Friday, March 28, 2014

Hanging Up On Fear

YI don't have very many pictures from my childhood. Unlike my own kids whose every waking (and the occasional sleeping) moment has been documented, uploaded to Facebook, and permanently entered in the digital records, I'm not sure my parents even owned a camera when I was born. They do have a drawer in the basement crammed with various snapshots from birthday parties and some painfully posed formal pics with the Olan Mills script stamped in gold across the bottom, but that's about it. And among those random snippets of childhood, crammed in between the family trip to Niagara Falls and the creepy late 1970s Easter Bunny was this shot.



Apparently, I liked to play with the phone as a toddler, a fact I find very odd since I later developed a a major aversion to the device. You see, I'm not exactly a phone person today. While you're all comparing apps and gigs and waiting in line for the new leopard print iPhone 87Q Titanium, I am perfectly content to hang with my trusty old not-so-smartphone.




It makes calls and sends texts… and that's only when I can find it… which is usually not when it is ringing or receiving a text.

I've had a smartphone when I was forced to for work, and I didn't like it. Too much of an electronic ball and chain, too much temptation to be Instagramming my life instead of living it. So it's bare bones phone for me. But even still, I have phone issues.

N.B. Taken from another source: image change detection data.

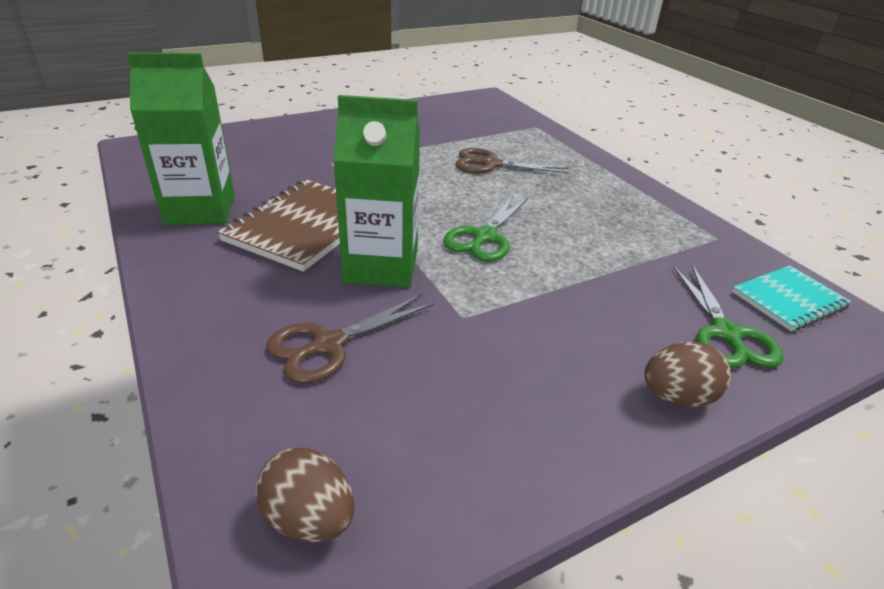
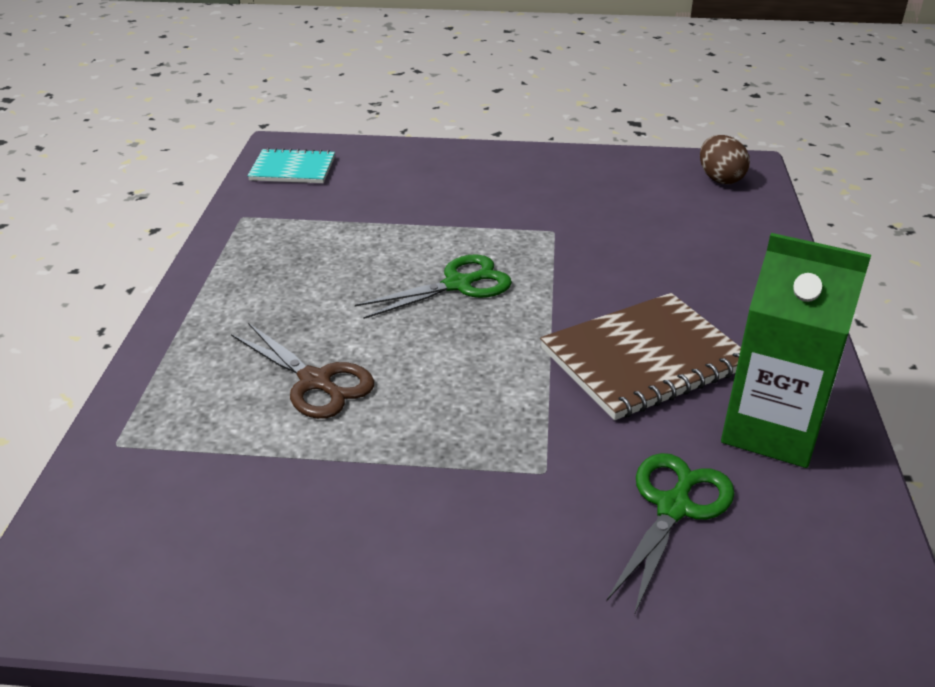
camera: 145 degrees left, 0 degrees up
brown scissors [266,294,434,384] -> none
green carton [333,95,420,287] -> none
brown egg [645,342,731,407] -> none
green scissors [673,264,783,368] -> green scissors moved to [606,453,735,615]

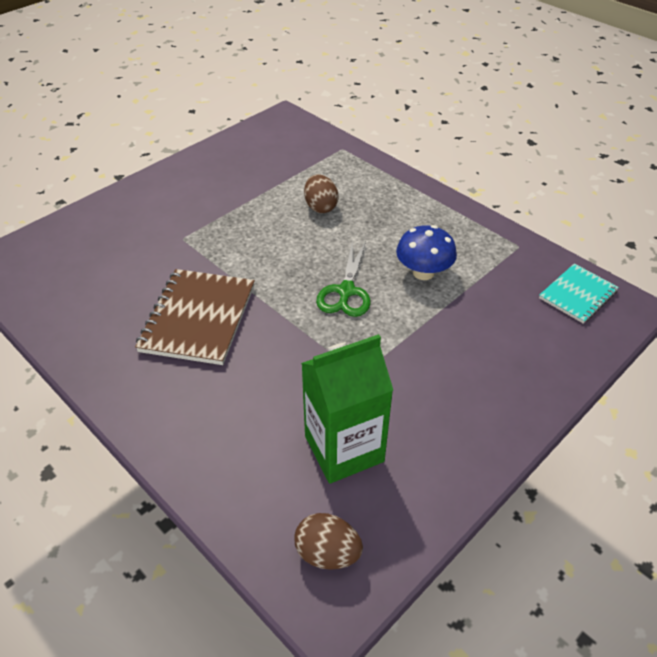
camera: 130 degrees right, 10 degrees up
brown scissors [231,323,374,419] -> brown egg [304,174,339,213]
green scissors [606,453,735,615] -> none
green carton [721,233,871,468] -> green carton moved to [301,334,393,484]
none -> blue mushroom [396,225,457,280]

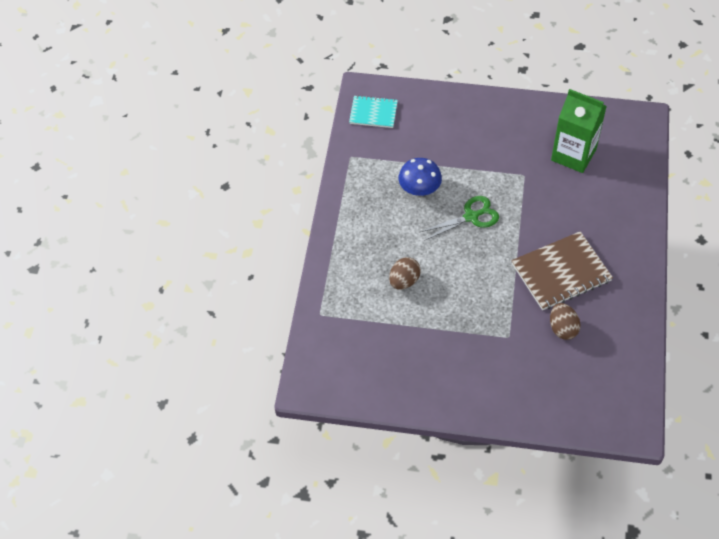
camera: 125 degrees left, 10 degrees up
brown egg [294,513,363,570] -> brown egg moved to [550,303,581,340]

In the past few years, I've grown increasingly fearful of the phone. It seems like in today's text-heavy world of instant communication, the only time anyone ever calls is to deliver bad news, and lately I've had my share. So I started taking my anger out on an easy target- the phone. The mere sound of its ring (and there's only one on my outdated version) was enough to make my heart race. And instead of answering it, I'd glare at it, and then glare some more at the voicemail icon, sometimes taking days to work up the courage to listen to it. Upon entering the house, I'd obsessively check the home landline for both messages and missed calls, convinced that the bad news was just waiting for me to leave the house before it showed up.

But the worst times came overnight, when I would wake to see the phone on the bedside and instantly brace myself for what I assumed was to come. Many nights I stayed up for hours in a silent stare down with the phone, certain that the only way to keep it from ringing was to keep one eye trained on it at all times. I was locked in a tense standoff with myself, living in constant fear of the arrival of bad news… and the phone.

Then last month we took a family vacation- a Caribbean cruise. My biggest fear was not contracting some stomach virus, losing a child overboard, or running into trouble on the high seas (although I do question the cruise line's decision to air the movie Captain Phillips in an endless loop), but being out of phone's reach. You'd think this would be bliss for me, but the thought of being out of range in the event of the bad news I always anticipated, was terrifying.

With no telecommunications to monitor, I found myself with some time to read, and appropriately enough, the first book I turned to was all about phones. Mitch Albom's "The First Phone Call From Heaven" had sat idle on my Kindle since Christmas, but was quickly devoured as we sailed along.

It's a simple story with a powerful message: there are messages we need to hear- messages of hope, pain, love, grief, and forgiveness- and the phone is just one way we receive them, but what we choose to do with them comes down to faith. "What we give to fear, we take away from faith," Albom writes. I read that line over and over, repeating it to myself like a mantra throughout the trip. For the first time in years, I felt a sense of peace and calm, confident that what was inside of me was strong enough to handle whatever  the phone might potentially bring.

As we pulled into port early on the final day of the cruise, I slipped out of our cabin before dawn and took my phone with me on my morning run around the deck, knowing we were finally back in cell service range. With trembling hands and a pounding heart, I turned it on and saw the voicemail symbol spring to life.

I dialed it up, entered my password, and waited.

And then there was nothing. Nothing but a few work messages, a reminder from my dentist about an upcoming appointment, and an offer to lower my credit card payments. Tearfully, I hung up the phone and resisted the overwhelming urge to throw it overboard.

A few days after we returned, I received the call I'd been so dreading. A loved one was very ill, in critical condition. It was a horrible, awful phone call and an even more horrible, awful situation.

As I hung up the phone, it hit me- all those months of dreading the phone, all those sleepless nights, all that wasted energy will never come back. Dreading the calls doesn't allow you to avoid the truth. Being angry at the phone when you should be making peace with reality doesn't serve any purpose. Putting your life on hold for a call that may or may not come is no way to live.

Albom is right- "What we give to fear we take away from faith," and I'm not ready to be on the losing end of that equation.

So I think it's time to say goodbye to my phone-o-phobia and to work harder at muting my fears. When the phone rings, I will answer it. When it doesn't, I won't question it. Most of all, I won't center my life around it. Faith will win out over fear, because if it doesn't, then it isn't really faith.

But I'm still not upgrading my phone.